The regional convenience store giant Wawa announced this spring that it’s in the process of installing free WiFi at all of its stores.
And The Curmudgeon wants to know…
In the words some PR hack put into the mouth of a Wawa official,
At Wawa, we exist to fulfill customers [sic] lives [sic, again] every day, and part of this commitment means creating meaningful customer connection points that add the highest level of value and convenience.
That explanation, led by “meaningful customer connection points,” induced a wave of nausea in The Curmudgeon.

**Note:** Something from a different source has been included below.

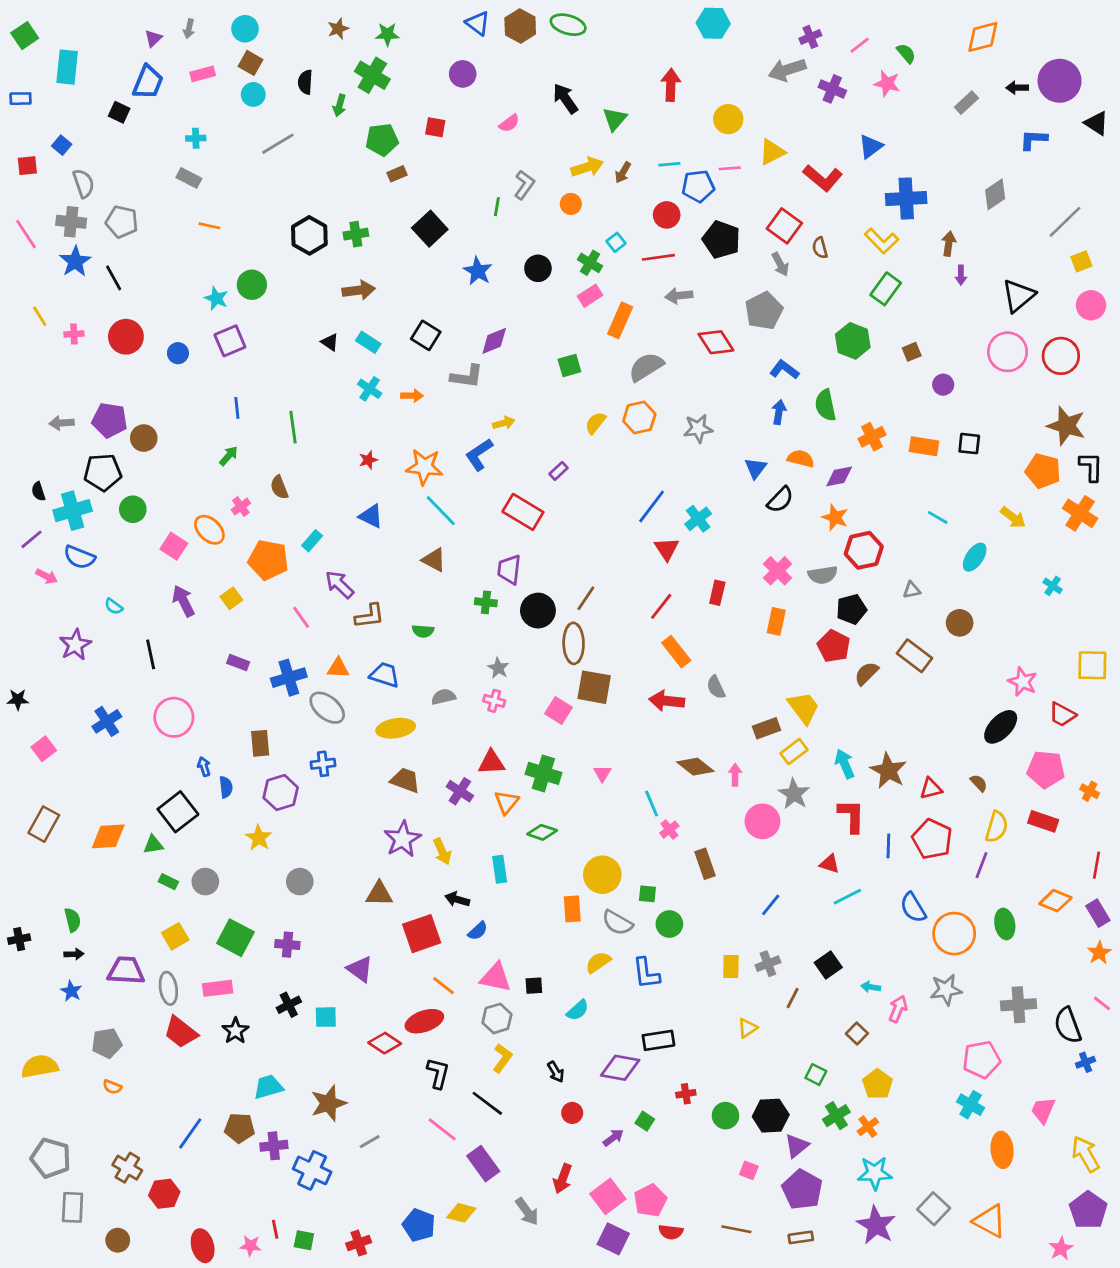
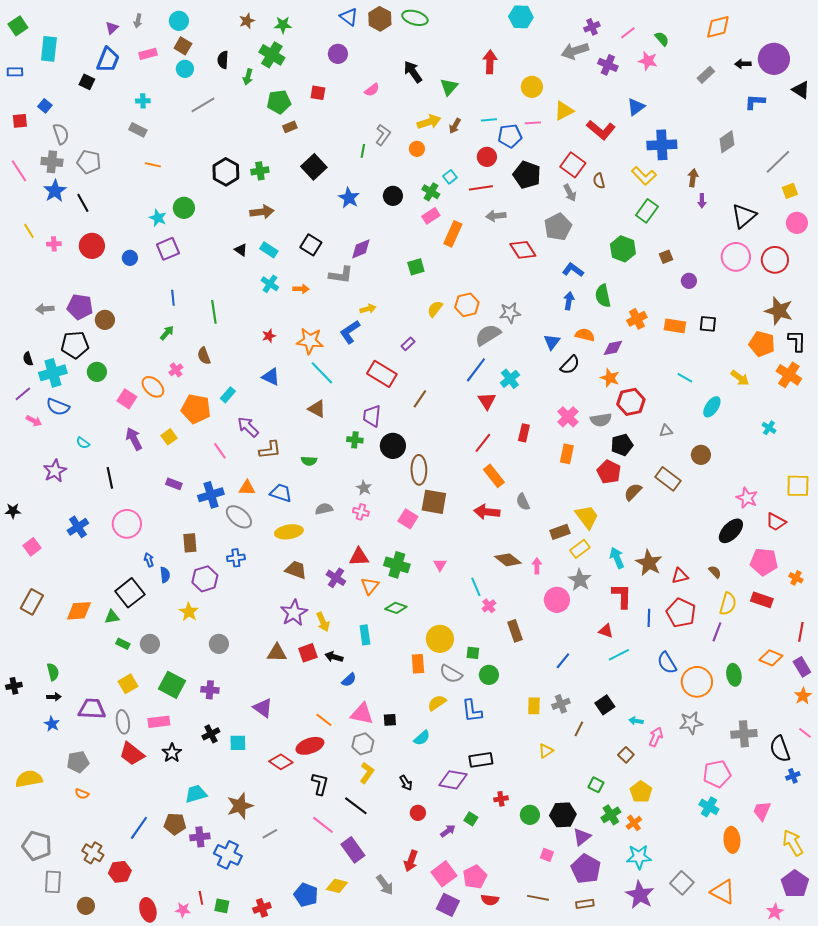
gray semicircle: (646, 367) -> (488, 335), moved
brown line: (586, 598) -> (420, 399), moved
red square: (422, 934) -> (308, 653), moved, size x0.7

But the nausea isn’t over because Wawa’s “partner” in this undertaking, the evil cable colossus Comcast, offered its own insipid explanation:
As more enterprises look to improve the customer experience at their branch locations, fast and reliable Wi-Fi has become a cornerstone for attracting and retaining customers.
Another wave of nausea.
The Curmudgeon occasionally shops at Wawa, although less frequently than in the past because the parking lots at its newest stores are so poorly designed that you’re jeopardizing your life, and your car, every time you enter one. Still, the one thing he absolutely, positively knows is that he wants to get into and out of the store as quickly as possible. If he’s not out of a Wawa within three minutes of entering he views the experience as a failure and he finds it hard to believe that others want to linger in the stores; they’re not big on ambiance and there’s nothing to browse. He cannot imagine how adding free WiFi will do anything to enhance his – or anyone else’s – “customer experience.”
If Wawa wants to “enhance customer experience” it can hire a real engineer, and not some board member’s nephew, to redesign its parking lots, improve its selection of convenience items, or maybe lower its gasoline prices – in the last two months it has gone from having among the best prices in the area to a little higher than average – but Wifi just strikes The Curmudgeon as totally unnecessary.